Khandpur came to Harvard Chan School in 2011 to pursue her doctoral studies. In 2012, she was the inaugural recipient of the Prajna Chair’s Scholarship in Public Health Nutrition, established by anonymous donors to recognize the leadership and distinction of the Department of Nutrition’s chair, Walter Willett. The scholarship is funding her doctoral work.
Studying consumer behavior
Khandpur has a broad interest in obesity prevention, using nutrition and physical activity as levers of change. Her dissertation focuses on understanding consumer behavior, specifically looking at how consumers interact with food policy. In this area, she’s working with Christina Roberto, assistant professor of social and behavioral sciences and nutrition and principal investigator of the PEACH Lab, to study consumer behavior regarding nutrition labels.
Studies have shown, notes Khandpur, that consumers are not comfortable working with numbers and percentages—both of which are featured prominently on nutrition labels. “If we can come up with strategies to improve consumers’ ability to understand the labels’ content, it will mean that a huge segment of the society that previously was not able to access that information will now understand it and, we hope, make healthier food choices for themselves,” Khandpur said. Such changes would especially benefit people who are vulnerable to conditions such as obesity and chronic diseases, she added.

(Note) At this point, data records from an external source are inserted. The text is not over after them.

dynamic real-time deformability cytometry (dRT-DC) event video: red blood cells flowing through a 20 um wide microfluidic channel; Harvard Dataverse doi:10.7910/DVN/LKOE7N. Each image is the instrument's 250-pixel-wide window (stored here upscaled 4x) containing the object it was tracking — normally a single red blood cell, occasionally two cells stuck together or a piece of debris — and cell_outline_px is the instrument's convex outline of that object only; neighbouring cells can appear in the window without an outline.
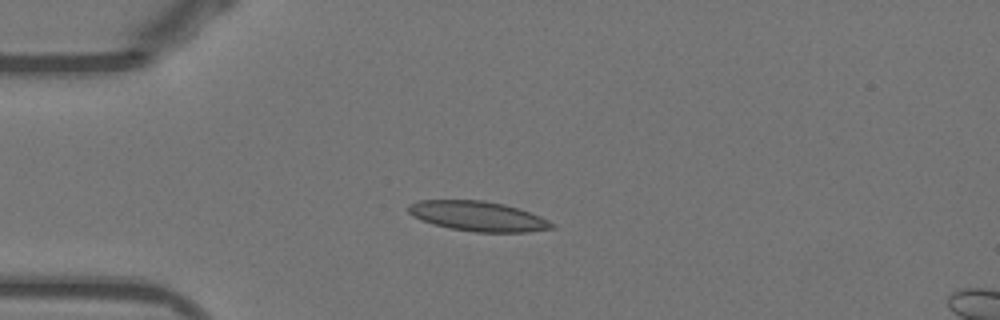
{"species": "Egyptian fruit bat (a non-hibernating species)", "species_latin": "Rousettus aegyptiacus", "temperature_condition": "warm", "stored_images_in_passage": 50, "camera_frame_rate_fps": 3000, "um_per_image_px": 0.085, "animal": {"sex": "female"}, "frame": {"image": 1, "passage_image": 11, "time_ms": 3.333, "image_size_px": [1000, 320], "cell_outline_px": [[556, 228], [528, 232], [476, 232], [448, 228], [432, 224], [420, 220], [412, 216], [408, 212], [408, 204], [420, 200], [484, 200], [504, 204], [540, 216], [556, 224]], "centroid_in_image_um": [40.61, 18.38], "position_along_channel_um": 44.4, "area_um2": 25.14}}
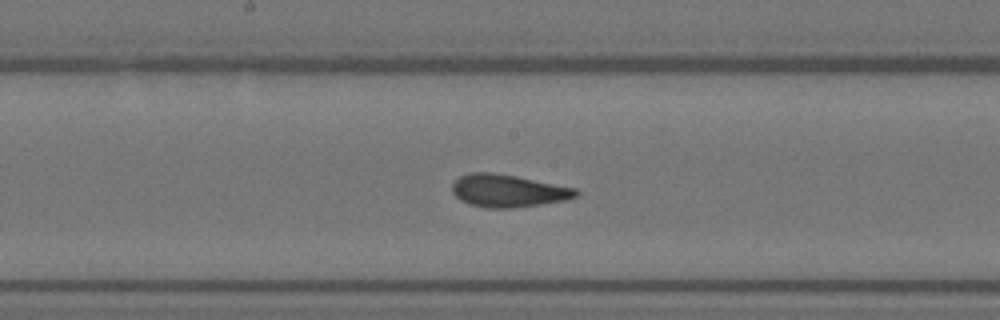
{"frame": {"image": 2, "passage_image": 25, "time_ms": 8.0, "image_size_px": [1000, 320], "cell_outline_px": [[580, 196], [564, 200], [540, 204], [512, 208], [484, 208], [468, 204], [460, 200], [452, 192], [452, 184], [460, 176], [472, 172], [492, 172], [516, 176], [576, 188], [580, 192]], "centroid_in_image_um": [43.18, 16.22], "position_along_channel_um": 205.0, "area_um2": 23.58}}
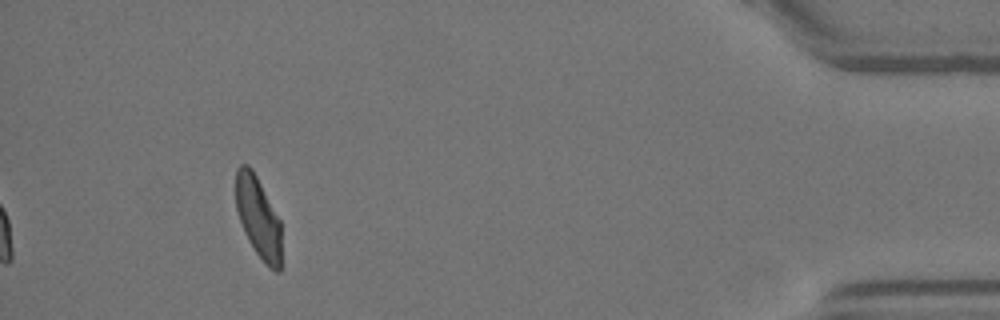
{"frame": {"image": 3, "passage_image": 46, "time_ms": 15.0, "image_size_px": [1000, 320], "cell_outline_px": [[280, 272], [276, 272], [268, 268], [264, 264], [248, 240], [244, 232], [236, 208], [236, 168], [240, 164], [248, 164], [252, 168], [280, 220]], "centroid_in_image_um": [21.94, 18.47], "position_along_channel_um": 413.3, "area_um2": 21.5}, "authors_computed_cell_mechanics": {"area_um2": 23.3801, "velocity_mm_per_s": 3.8741, "shape_relaxation_time_tau1_ms": 8.3113, "shape_relaxation_time_tau2_ms": 1.3299, "deformation_change_tau1": 0.2171, "deformation_change_tau2": 0.0856}}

Indeed, the U.S. Food and Drug Administration (FDA) recently decided to revamp the nutrition labels. To inform the ultimate decision on the label format, Khandpur and Roberto are researching strategies such as presenting nutrition information qualitatively—for example, as high, medium, and low levels of certain nutrients in a product—and displaying information in teaspoons, for example, instead of grams. Discussions about the new labels are still ongoing, with no finalized version yet promulgated. “We are working to ensure that our evidence-based results will influence the new FDA label templates,” says Khandpur. “We’ve kept the FDA and the Center for Science in the Public Interest informed of the goals of our study and hope the results from our work influence their policies and consumer education efforts.”
Khandpur’s work is not designed to sit on a shelf but to be out in the world creating change. “I would like my research to have an impact outside of academia as much as I possibly can,” she said. “I want to look beyond just being able to publish my results. I’d like to be able to translate them in some meaningful way to inform policy and programs that directly influence the health of the population at large. That’s what I’m aiming for.”